LogicalPlan Optimize
LogicalPlan
列举下都有哪些logical plan
Schema
// Schema stands for the row schema and unique key information get from input.
type Schema struct {
Columns []*Column
Keys []KeyInfo
}
Expression
DataSource
type DataSource struct {
logicalSchemaProducer
astIndexHints []*ast.IndexHint
IndexHints []indexHintInfo
table table.Table
tableInfo *model.TableInfo
Columns []*model.ColumnInfo
DBName model.CIStr
TableAsName *model.CIStr
// indexMergeHints are the hint for indexmerge.
indexMergeHints []indexHintInfo
// pushedDownConds are the conditions that will be pushed down to coprocessor.

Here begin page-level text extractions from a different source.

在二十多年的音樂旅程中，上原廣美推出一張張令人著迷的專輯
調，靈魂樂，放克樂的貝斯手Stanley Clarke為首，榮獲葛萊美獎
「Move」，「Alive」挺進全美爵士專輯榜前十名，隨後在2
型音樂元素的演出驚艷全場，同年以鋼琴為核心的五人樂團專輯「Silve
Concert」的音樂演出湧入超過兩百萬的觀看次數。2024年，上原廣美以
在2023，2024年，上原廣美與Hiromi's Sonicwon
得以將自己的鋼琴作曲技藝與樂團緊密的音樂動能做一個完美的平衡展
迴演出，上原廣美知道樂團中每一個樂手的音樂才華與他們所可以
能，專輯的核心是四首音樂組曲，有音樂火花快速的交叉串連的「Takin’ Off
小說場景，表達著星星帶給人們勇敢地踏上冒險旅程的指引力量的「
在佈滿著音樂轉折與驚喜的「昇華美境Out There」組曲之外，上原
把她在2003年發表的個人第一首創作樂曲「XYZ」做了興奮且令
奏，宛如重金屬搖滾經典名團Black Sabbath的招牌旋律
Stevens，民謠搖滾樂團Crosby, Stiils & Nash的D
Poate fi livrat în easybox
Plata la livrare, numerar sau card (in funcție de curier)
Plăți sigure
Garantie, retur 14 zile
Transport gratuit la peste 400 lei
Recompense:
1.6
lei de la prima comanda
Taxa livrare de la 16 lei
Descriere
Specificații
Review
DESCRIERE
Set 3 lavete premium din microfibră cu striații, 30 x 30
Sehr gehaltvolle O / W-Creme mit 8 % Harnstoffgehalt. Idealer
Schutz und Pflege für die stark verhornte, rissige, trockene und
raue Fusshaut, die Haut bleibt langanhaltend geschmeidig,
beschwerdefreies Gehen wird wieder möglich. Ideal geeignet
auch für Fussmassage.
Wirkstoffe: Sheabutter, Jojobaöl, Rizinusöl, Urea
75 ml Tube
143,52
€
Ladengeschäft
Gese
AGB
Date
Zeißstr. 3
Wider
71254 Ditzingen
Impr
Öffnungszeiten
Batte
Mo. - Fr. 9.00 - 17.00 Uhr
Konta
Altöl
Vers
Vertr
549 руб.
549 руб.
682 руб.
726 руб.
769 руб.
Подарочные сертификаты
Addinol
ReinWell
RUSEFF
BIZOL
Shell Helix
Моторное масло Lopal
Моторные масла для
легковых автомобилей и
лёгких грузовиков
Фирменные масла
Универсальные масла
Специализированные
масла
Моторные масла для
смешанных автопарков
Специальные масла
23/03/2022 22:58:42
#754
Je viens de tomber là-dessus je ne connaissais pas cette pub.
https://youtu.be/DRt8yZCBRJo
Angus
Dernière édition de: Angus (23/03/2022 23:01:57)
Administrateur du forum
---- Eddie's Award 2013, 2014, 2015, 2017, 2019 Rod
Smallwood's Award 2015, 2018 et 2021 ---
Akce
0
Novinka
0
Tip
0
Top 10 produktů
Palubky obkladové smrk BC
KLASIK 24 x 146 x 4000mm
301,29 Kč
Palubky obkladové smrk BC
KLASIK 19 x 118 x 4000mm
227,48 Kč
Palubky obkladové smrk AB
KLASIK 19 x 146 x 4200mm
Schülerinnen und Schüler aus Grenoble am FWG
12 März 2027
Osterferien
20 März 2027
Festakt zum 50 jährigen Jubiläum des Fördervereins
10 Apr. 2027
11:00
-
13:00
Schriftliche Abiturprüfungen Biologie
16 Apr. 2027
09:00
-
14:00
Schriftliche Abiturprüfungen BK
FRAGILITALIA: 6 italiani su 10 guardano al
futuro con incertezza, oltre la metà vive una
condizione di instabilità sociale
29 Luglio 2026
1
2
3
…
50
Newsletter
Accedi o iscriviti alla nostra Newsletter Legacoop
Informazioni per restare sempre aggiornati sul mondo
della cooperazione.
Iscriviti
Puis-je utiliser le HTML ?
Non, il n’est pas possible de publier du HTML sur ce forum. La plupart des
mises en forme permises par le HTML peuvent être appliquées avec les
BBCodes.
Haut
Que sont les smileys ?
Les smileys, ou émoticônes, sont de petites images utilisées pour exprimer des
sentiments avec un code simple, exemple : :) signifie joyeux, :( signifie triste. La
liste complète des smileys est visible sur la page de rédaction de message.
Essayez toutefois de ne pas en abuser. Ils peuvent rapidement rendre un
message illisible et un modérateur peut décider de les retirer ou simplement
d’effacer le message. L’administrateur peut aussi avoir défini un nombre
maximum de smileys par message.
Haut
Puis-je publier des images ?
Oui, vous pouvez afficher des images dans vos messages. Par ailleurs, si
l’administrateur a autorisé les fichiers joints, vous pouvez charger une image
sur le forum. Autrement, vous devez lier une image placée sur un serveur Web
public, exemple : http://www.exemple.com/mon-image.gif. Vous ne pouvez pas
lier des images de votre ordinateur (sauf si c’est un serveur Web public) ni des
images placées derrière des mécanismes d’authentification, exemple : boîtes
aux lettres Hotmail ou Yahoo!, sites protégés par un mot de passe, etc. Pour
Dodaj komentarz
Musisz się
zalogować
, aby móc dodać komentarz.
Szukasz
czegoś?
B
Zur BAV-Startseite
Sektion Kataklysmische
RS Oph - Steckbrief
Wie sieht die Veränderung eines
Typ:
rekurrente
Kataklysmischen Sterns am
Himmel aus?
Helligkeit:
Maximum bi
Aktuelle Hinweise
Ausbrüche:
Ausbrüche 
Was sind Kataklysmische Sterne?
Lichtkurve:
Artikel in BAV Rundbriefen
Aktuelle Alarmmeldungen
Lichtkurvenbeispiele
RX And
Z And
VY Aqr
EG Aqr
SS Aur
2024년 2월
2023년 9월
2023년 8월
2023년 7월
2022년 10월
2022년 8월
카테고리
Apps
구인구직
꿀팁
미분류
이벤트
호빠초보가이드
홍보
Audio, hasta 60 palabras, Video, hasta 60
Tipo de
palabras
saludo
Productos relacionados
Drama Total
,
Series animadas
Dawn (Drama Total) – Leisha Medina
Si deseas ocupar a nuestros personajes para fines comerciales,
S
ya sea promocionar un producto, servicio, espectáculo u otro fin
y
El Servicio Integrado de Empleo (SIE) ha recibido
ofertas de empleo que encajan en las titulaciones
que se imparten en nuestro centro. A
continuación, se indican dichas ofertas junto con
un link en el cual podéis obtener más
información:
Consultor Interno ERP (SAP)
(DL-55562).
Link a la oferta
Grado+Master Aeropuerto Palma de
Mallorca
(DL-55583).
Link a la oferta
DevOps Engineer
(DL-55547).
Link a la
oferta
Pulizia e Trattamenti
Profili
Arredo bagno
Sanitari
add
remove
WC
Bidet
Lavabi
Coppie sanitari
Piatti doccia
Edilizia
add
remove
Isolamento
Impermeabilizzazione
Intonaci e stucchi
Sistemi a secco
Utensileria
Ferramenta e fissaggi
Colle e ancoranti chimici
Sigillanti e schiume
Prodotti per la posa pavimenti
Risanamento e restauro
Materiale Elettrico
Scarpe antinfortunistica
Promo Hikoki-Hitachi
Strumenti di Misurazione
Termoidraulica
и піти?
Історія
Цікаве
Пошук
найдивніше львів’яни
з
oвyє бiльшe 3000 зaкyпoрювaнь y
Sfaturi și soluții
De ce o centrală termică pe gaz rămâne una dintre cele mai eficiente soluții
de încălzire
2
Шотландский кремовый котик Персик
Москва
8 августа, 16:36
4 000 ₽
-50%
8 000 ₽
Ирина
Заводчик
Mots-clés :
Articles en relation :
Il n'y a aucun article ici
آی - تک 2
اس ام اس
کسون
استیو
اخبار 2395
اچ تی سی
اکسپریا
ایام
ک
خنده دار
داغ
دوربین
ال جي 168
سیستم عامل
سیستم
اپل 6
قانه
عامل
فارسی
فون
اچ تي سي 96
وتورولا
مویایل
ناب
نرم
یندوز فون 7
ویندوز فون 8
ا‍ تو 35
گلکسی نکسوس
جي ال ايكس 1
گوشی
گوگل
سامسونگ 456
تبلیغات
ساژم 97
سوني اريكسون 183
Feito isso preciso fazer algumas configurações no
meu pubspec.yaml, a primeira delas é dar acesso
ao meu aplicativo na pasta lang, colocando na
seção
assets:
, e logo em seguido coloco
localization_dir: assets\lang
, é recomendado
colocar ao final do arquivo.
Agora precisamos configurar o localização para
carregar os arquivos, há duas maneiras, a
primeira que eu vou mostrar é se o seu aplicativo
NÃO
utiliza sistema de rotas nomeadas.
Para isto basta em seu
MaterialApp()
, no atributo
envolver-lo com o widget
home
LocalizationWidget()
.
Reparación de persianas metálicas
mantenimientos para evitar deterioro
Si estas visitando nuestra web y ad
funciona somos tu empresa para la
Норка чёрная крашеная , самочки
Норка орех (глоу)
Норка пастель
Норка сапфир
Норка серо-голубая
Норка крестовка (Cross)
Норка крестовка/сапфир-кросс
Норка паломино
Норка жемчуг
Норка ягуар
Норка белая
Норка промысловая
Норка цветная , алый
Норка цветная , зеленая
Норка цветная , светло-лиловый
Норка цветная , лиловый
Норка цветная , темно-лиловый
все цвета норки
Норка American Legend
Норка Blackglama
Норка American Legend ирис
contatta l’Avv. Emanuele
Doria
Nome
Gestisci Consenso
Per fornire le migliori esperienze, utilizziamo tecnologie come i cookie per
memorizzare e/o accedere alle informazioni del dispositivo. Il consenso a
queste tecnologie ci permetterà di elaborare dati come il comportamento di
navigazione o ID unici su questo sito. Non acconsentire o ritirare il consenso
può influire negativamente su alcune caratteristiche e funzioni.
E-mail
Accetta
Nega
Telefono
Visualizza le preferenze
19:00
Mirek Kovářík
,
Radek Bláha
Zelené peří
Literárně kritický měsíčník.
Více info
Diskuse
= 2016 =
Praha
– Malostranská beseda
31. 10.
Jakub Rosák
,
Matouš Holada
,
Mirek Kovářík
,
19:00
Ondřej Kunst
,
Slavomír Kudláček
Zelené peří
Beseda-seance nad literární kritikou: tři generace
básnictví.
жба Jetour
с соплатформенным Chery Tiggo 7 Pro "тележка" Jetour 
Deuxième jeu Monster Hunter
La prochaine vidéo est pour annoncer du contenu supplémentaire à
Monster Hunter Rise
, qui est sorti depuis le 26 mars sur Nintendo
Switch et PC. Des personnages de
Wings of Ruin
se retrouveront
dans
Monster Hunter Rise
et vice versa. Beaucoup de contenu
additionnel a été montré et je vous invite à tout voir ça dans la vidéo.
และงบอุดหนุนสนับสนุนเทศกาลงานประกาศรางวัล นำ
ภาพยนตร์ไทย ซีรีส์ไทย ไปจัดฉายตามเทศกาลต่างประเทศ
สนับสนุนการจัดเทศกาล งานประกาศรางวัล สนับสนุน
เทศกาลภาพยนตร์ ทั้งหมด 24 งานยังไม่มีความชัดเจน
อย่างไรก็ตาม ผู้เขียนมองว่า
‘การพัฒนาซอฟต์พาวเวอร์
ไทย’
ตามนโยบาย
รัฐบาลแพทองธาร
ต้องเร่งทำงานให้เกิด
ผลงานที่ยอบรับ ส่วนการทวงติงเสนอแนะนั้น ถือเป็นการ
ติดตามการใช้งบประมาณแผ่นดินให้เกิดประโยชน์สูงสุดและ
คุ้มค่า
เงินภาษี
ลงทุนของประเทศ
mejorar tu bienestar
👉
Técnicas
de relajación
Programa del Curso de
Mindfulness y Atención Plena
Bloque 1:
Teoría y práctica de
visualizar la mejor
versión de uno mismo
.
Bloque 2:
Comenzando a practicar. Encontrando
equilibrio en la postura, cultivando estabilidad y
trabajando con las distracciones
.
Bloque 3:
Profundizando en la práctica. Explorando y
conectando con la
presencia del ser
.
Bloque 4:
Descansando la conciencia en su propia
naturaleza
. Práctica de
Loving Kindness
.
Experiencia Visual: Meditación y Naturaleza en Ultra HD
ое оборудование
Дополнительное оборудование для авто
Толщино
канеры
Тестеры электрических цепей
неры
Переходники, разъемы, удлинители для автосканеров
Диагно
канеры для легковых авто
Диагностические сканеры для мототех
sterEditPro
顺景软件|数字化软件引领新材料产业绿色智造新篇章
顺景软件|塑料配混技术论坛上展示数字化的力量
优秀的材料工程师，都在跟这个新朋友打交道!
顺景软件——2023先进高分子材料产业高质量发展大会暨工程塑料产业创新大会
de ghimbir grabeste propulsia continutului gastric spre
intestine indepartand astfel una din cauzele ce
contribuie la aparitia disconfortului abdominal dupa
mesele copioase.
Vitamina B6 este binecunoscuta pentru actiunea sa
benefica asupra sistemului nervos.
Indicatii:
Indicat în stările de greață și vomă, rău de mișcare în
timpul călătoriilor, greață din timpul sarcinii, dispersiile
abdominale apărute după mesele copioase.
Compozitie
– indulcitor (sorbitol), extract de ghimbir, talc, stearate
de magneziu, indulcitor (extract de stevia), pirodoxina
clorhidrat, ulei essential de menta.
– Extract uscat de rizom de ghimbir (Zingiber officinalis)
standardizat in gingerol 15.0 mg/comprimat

pushedDownConds []expression.Expression
// allConds contains all the filters on this table. For now it's maintained
// in predicate push down and used only in partition pruning.
allConds []expression.Expression
statisticTable *statistics.Table
tableStats *property.StatsInfo
// possibleAccessPaths stores all the possible access path for physical plan, including table scan.
possibleAccessPaths []*util.AccessPath
// The data source may be a partition, rather than a real table.
isPartition bool
physicalTableID int64
partitionNames []model.CIStr
// handleCol represents the handle column for the datasource, either the
// int primary key column or extra handle column.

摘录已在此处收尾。